Parole che, per chi legge o le ascolta senza sapere il perché, sembrano essere una ricerca nel campo dell’ornitologia, ma se calate nell’opera teatrale “Qualcuno volò sul nido del cucullo” assumono un significato del tutto diverso in quanto, oltre ad essere il cuore dell’intera opera, ne delineano i tratti del tutto paradossali.

Lo scorso venerdì, su invito dei formatori, siamo stati nel bellissimo Teatro Bellini di Napoli, per gustare l’arte e la cultura, che sono sempre un’opportunità per cogliere l’umano che ci circonda. Un tempo di pausa fatto di emotività e riflessione.

La trama al quanto ironica e a tratti commovente, scritta originariamente nel 1962 da Ken Kesey, che poi divenne la base per la sceneggiatura dell’omonimo film nel 1971 con Jack Nicholson nei panni del protagonista e che ora, grazie al riadattamento di Maurizio de Giovanni e la regia di Alessandro Gassmann assume un volto più “nostrano”, mette in luce un modo di fare che caratterizza anche la nostra società odierna: l’essere persone “tiepide” che, per paura di rompere gli equilibri, non hanno il coraggio di esporsi, facendosi vittime del condizionamento.

Dario Danise, un fuorilegge campano un po’ troppo sopra le righe, per scampare ancora una volta alla galera viene rinchiuso dentro l’ospedale psichiatrico di Aversa degli anni ’80, gestito da suor Lucia, donna temuta e manipolatrice. Fin dalle prime battute, è evidente come i pazienti vengano oppressi mentalmente e fisicamente dalla suora, addetta alle cure terapeutiche, e dai suoi collaboratori, denunciando così un volto e una mentalità retrograde di società ma, al tempo stesso, di Chiesa chiusa e opprimente.
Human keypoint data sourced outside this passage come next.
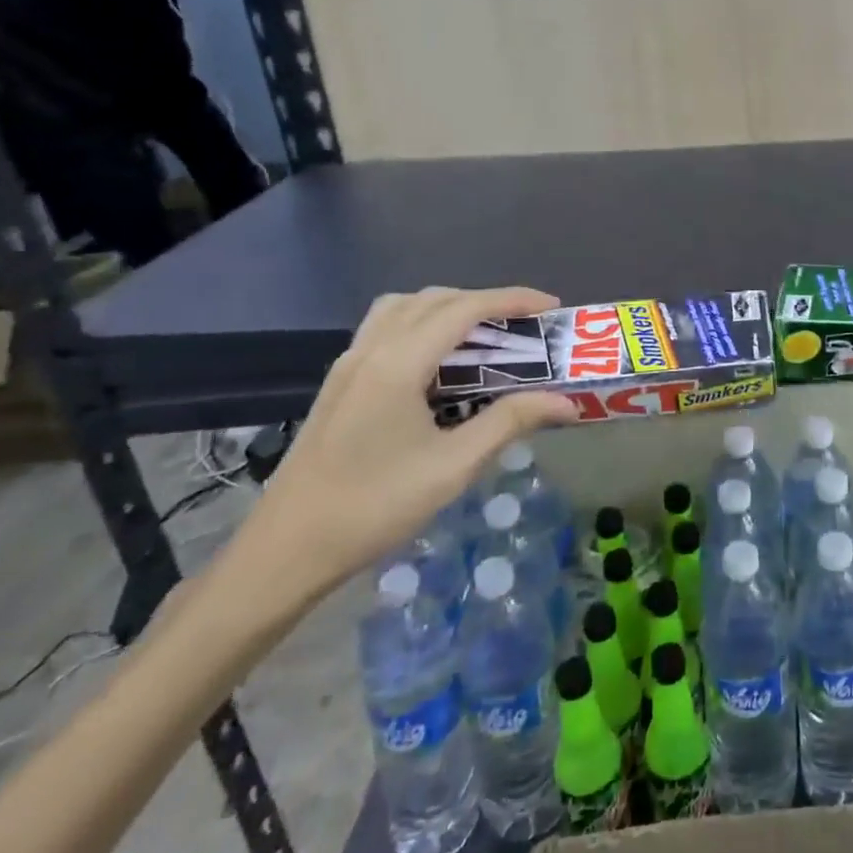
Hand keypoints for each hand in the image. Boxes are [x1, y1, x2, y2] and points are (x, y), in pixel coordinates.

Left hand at [232, 288, 575, 606]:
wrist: (286, 552)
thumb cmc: (374, 507)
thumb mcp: (453, 466)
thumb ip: (510, 422)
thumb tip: (567, 402)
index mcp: (397, 363)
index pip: (464, 308)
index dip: (513, 300)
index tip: (552, 308)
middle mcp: (370, 350)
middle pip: (435, 300)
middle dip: (486, 302)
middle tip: (526, 326)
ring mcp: (349, 365)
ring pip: (405, 308)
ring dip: (450, 309)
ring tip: (485, 336)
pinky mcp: (340, 384)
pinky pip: (386, 329)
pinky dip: (423, 325)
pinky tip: (440, 364)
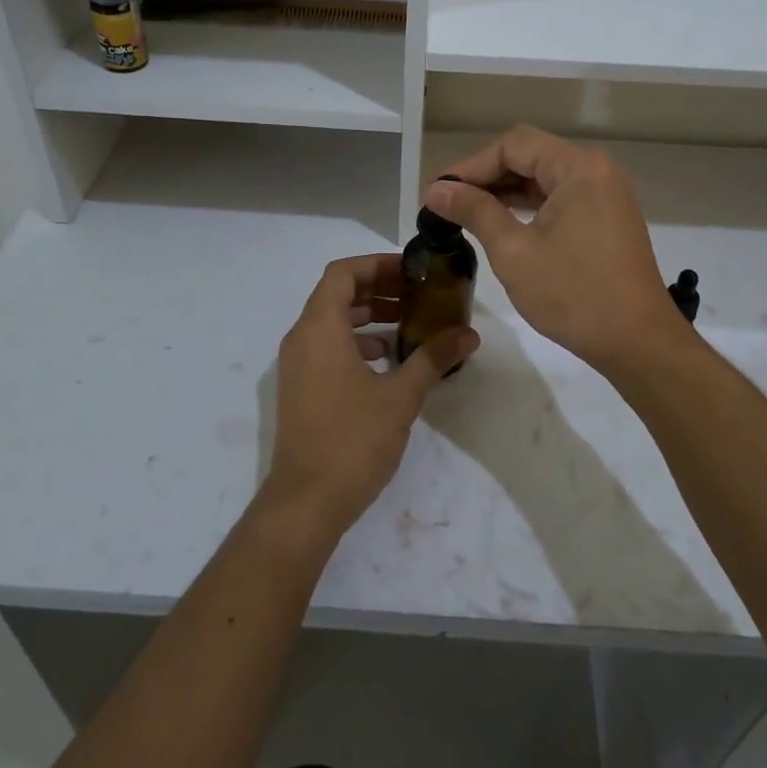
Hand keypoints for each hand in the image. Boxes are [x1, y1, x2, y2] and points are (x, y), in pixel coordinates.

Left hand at [263, 255, 478, 539]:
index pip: (342, 273)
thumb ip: (433, 358)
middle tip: (419, 294)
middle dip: (379, 289)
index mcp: (319, 329)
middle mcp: (301, 339)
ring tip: (411, 323)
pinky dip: (357, 342)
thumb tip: (469, 334)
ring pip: (332, 322)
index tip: (411, 271)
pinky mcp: (301, 388)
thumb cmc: (352, 440)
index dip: (376, 265)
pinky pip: (328, 347)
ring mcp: (297, 365)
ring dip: (369, 316)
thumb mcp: (401, 396)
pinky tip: (390, 360)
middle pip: (337, 295)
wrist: (306, 502)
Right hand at [425, 126, 683, 374]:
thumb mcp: (514, 252)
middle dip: (487, 177)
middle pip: (530, 156)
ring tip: (466, 214)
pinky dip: (529, 207)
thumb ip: (474, 212)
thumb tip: (436, 190)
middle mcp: (597, 170)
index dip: (471, 166)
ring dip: (506, 192)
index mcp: (579, 168)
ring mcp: (606, 194)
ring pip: (544, 178)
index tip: (439, 193)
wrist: (638, 343)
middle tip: (447, 204)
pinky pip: (560, 198)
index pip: (513, 146)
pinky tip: (502, 224)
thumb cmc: (574, 295)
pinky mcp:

L’ingresso di Dario e della sua colorata personalità porta, all’interno di quel luogo grigio e privo di speranza, una ventata di allegria tanto che i “pazzarielli” (così definiti dal protagonista) non sono più solo dei pazienti e basta, ma iniziano a sentirsi “normali”, ribellandosi, pian piano, ai soprusi di suor Lucia, probabilmente l’unica vera pazza in quell’ospedale, il cui unico obiettivo è avere il controllo sulle persone fragili. Dario diventa “l’intralcio” di suor Lucia, il “fuori legge”, che non sta alle regole repressive, ma che assume come unica “legge” il bene dei suoi amici pazzarielli.

Il dispiegarsi delle vicende e i risvolti che portano alla conclusione, ci mostrano che niente e nessuno può impedirci di essere noi stessi e che quella libertà, che molto spesso confondiamo con l’evadere da ciò che ci opprime, è proprio quella ad intrappolarci: la morte celebrale di Dario attraverso un intervento chirurgico voluto dalla suora (conseguenza della sua ribellione al sistema) può apparire come la fine di un “mondo che scomoda”, ma in realtà apre al coraggio di evadere da quella normalità accomodante e a vivere, da parte degli altri, una libertà liberata.

La bellezza dell’andare a teatro sta di fatto non nella bravura degli attori ma in quanto essi riescano a farti immedesimare nelle vicende che, con la loro arte, narrano: la storia di Dario e dei suoi amici “pazzarielli” vuole essere da sprono a scrutare la realtà e noi stessi con occhi diversi. A volte tendiamo a reprimere ciò che del nostro essere può sembrarci fuori dalle righe, per mantenere un falso equilibrio con gli altri; ma in fondo è proprio ciò che ci rende “unici” e, potremmo dire, ciò che ci rende tutti un po’ pazzi.